Those results expanded on the recently announced discovery holes at Olympus of 302 metres at 1.11 g/t gold equivalent and 216.7 metres at 1.08 g/t gold equivalent. Collective has three diamond drill rigs turning at the Guayabales property.

Long-term rallies typically begin after a broad sell-off like the market is experiencing right now. Indexes border on bear markets, and risky assets see fewer capital inflows for a short period. However, this rarely lasts long.

The value proposition for gold and related companies is evident, with the potential for more upside in light of market conditions.

Companies exploring new high-grade deposits are in a great position right now thanks to another set of factors. Gold deposits worldwide are getting harder to find, and those that are discovered tend to be lower grade. The low-grade ore requires more processing to produce an ounce of gold, which raises costs for exploration. As a result, large mining companies are attempting to lower their exploration costs and timelines through M&A.
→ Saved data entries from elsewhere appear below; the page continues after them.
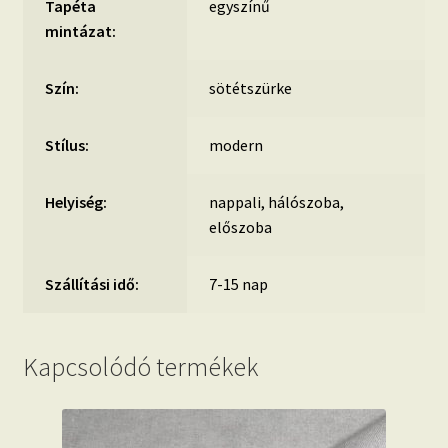
Tapéta
egyszínű
mintázat:
Szín:
sötétszürke
Stílus:
modern
Helyiség:
nappali, hálószoba,
előszoba
Szállítási idő:
7-15 nap
Kapcsolódó termékek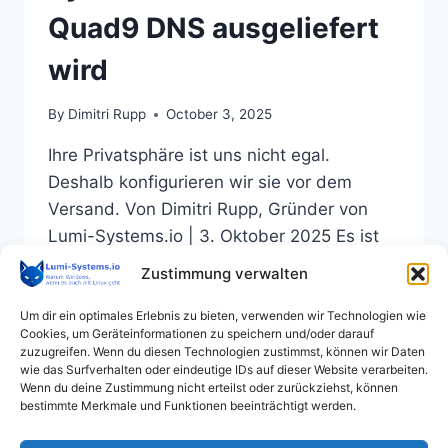
Quad9 DNS ausgeliefert
wird
By
Dimitri Rupp
October 3, 2025
Ihre Privatsphäre ist uns nicht egal.
Deshalb konfigurieren wir sie vor dem
Versand. Von Dimitri Rupp, Gründer von
Lumi-Systems.io | 3. Oktober 2025 Es ist
2025, und die meisten Menschen kaufen
Zustimmung verwalten
immer noch Computer, die genauso
unsicher sind wie vor zehn Jahren. Ihr
Um dir ein optimales Erlebnis zu bieten, verwenden wir Technologien wie
Cookies, um Geräteinformationen zu speichern und/oder darauf
neuer Laptop kommt aus der Box, Sie
zuzugreifen. Wenn du diesen Technologien zustimmst, können wir Daten
schalten ihn ein – und…
wie das Surfverhalten oder eindeutige IDs auf dieser Website verarbeiten.
Wenn du deine Zustimmung nicht erteilst oder zurückziehst, können
bestimmte Merkmale und Funktionen beeinträchtigt werden.
SICHERHEIT
READ MORE
AB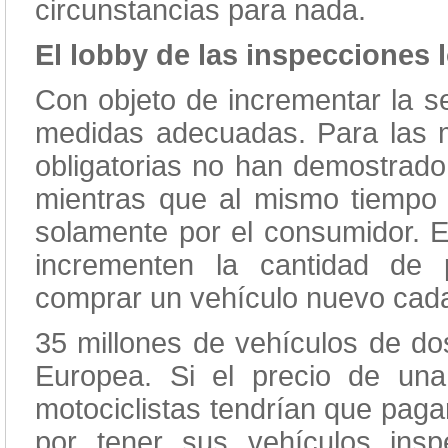
circunstancias para nada.
El lobby de las inspecciones 
Con objeto de incrementar la s
medidas adecuadas. Para las mo
obligatorias no han demostrado
mientras que al mismo tiempo 
solamente por el consumidor. E
incrementen la cantidad de
comprar un vehículo nuevo cada
35 millones de vehículos de do
Europea. Si el precio de una
motociclistas tendrían que pag
por tener sus vehículos ins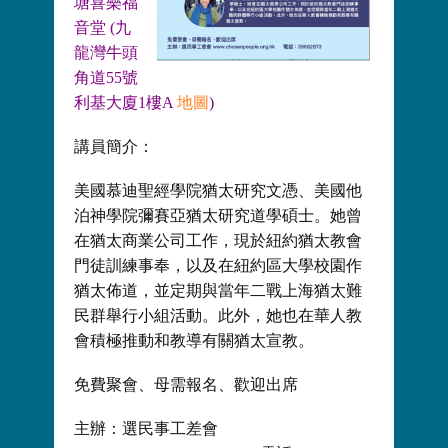
塘喜樂福
音堂 (九
龍灣牛頭
角道55號
利基大廈1樓A
地圖
)
講員簡介：
美國慕迪聖經學院猶太研究文憑、美國他
泊神學院彌賽亞猶太研究道學碩士。她曾
在猶太商業公司工作，現於紐約猶太教會
門徒訓練事奉，以及在紐約區大學校園作
猶太佈道，並定期與當年二戰上海猶太難
民群舉行小組活動。此外，她也在華人教
會積極推動和教導有關猶太宣教。
免費聚會、母需報名、歡迎出席
主辦：選民事工差會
Instead of spending years and millions of dollars exploring for a new deposit, miners can buy out companies that have already made a discovery. This is an efficient way to bring new ounces into production and drive growth.

Explorers need to complete several processes to create the value that large mining companies are looking for. The first is identifying a high-grade deposit. The second is proving up the resource with enough drilling to make it economic. The last step is building the infrastructure necessary to get the mine into production, which can take years.

Many companies do not bother with the project development once the discovery and mineral resource have been made. They prefer to sell the project at that point and move on to the next one. This is where the market comes in

With large companies looking to buy projects, explorers need to make sure they are well-funded so they can take advantage of the opportunity when it comes. Being fully financed, explorers have the advantage of being able to hold out for a higher price or a better offer in what can often be a multi-billion dollar deal.

In the current market conditions, Collective Mining looks like an attractive option for investors. The company has made significant discoveries, is trading at a relatively low valuation to its potential value, and has maintained its share price performance during one of the most difficult moments for small-cap stocks in recent history. Short-term gold prices have not established a new trend yet, but if the rebound off the technical support holds, the uptrend could pull everything in the industry along with it.